§ Verifique a compreensão:
(A) No texto sobre a polícia penitenciária, com o que se compara um sistema de segurança sem presídios igualmente eficientes?
(B) Dê continuidade ao texto sobre a polícia penitenciária, começando logo após a última frase apresentada.

§ Trecho do texto:

- - -

Enquanto muitas medidas legislativas polêmicas ocupam os juristas e interessados no tema da violência, uma outra passa quase despercebida e, por isso mesmo, talvez acabe tendo mais efeito prático: a inclusão da “polícia penitenciária” entre as instituições de segurança pública.
Ninguém parece questionar a sua constitucionalidade, não se vê nenhuma tendência a que seja aparada por interpretações dos tribunais e então, livre de controvérsias, algo muito importante pode estar acontecendo de mansinho.
Tudo o que as instituições policiais atuais podem fazer é prender e entregar criminosos às outras autoridades. Mantê-los presos, julgá-los e vigiá-los está fora do seu alcance. E, como todos sabemos, mesmo atrás das grades, muitos conseguem até liderar atividades criminosas, ou mesmo se evadir.
Isso para não falar na crônica incapacidade de efetivamente ressocializar. Em outras palavras, por melhor que as polícias “tradicionais” funcionem, um sistema de segurança sem presídios igualmente eficientes é como uma Secretaria de Saúde com muitas ambulâncias, mas sem hospitais.

- - -

[Entradas de dados]
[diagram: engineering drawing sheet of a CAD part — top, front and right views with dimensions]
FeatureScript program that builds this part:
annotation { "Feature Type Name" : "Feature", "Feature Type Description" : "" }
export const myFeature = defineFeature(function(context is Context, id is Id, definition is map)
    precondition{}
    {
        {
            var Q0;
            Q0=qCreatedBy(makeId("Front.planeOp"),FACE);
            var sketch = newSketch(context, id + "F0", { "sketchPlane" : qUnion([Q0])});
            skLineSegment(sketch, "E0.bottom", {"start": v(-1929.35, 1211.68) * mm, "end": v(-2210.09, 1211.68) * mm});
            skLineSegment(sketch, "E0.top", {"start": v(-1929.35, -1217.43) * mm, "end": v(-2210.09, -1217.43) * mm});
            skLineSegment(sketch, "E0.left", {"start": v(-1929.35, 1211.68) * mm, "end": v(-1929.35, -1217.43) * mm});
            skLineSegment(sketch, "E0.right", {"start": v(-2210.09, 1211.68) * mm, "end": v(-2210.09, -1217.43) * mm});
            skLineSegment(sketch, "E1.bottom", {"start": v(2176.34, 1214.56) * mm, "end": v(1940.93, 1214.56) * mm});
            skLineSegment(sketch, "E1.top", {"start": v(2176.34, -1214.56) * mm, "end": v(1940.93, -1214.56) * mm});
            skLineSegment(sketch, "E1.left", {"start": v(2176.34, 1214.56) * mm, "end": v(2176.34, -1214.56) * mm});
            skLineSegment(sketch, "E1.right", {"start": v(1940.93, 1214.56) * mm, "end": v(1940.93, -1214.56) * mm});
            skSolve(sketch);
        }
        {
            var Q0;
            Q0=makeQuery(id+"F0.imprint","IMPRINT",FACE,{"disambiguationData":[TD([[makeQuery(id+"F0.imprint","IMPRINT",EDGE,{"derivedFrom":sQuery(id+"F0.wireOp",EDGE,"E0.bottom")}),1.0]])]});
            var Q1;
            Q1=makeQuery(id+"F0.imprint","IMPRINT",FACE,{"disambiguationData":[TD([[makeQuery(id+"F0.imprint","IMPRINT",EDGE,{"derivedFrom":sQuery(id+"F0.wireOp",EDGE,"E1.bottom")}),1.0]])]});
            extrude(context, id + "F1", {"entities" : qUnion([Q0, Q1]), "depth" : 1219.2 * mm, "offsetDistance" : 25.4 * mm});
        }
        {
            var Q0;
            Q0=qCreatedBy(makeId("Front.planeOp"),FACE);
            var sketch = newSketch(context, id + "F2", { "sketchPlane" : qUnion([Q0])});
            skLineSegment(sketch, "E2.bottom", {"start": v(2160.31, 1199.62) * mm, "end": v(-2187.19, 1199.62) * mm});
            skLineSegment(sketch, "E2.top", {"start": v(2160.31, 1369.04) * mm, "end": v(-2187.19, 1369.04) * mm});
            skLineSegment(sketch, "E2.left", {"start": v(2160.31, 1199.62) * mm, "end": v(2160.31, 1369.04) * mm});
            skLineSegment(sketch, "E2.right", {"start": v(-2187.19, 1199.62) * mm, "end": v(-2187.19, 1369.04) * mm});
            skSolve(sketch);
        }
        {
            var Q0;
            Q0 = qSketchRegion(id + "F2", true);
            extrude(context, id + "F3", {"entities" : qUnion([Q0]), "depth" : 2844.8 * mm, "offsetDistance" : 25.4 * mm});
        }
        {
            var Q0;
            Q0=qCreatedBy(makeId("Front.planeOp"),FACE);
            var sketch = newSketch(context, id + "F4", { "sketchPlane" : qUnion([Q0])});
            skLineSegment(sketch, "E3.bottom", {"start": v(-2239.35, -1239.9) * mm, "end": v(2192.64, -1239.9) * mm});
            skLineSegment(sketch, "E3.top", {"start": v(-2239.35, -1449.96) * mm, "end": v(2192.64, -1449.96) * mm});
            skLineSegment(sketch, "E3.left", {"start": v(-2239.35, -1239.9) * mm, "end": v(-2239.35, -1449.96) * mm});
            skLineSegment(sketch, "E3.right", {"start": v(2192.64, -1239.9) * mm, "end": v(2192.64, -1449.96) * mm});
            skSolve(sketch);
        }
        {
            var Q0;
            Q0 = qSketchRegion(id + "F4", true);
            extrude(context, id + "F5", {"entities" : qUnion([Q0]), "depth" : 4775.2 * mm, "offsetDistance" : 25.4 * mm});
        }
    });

- - -

§ Respostas das tarefas:
(A) Com uma Secretaria de Saúde com muitas ambulâncias, mas sem hospitais.

(B)
É lastimável ver como o tema da modernização do sistema carcerário é impopular. Quando se fala em investir nos presídios, parece que o único objetivo é dar “mordomias” a bandidos. Acontece que é impossível controlar o que fazem os internos de uma cadeia superlotada e sucateada. Instalações físicas inadequadas, pessoal insuficiente, mal treinado ou mal equipado, tudo isso só serve de terreno fértil para as facções organizadas.
O papel aceita tudo o que se queira escrever nele. Uma pequena alteração nas leis – mesmo na Constituição – não vai transformar os nossos presídios, como se fosse um passe de mágica. Contudo, essa novidade é uma importante alteração no discurso sobre políticas de segurança. Abriu-se uma pequena brecha para discutir a selvageria social de maneira mais racional.
Pelo menos, admitiu-se que nossos cárceres tanto podem ajudar como anular os esforços dos policiais nas ruas, porque fazem parte de um único sistema, que não funcionará direito se uma das engrenagens estiver defeituosa.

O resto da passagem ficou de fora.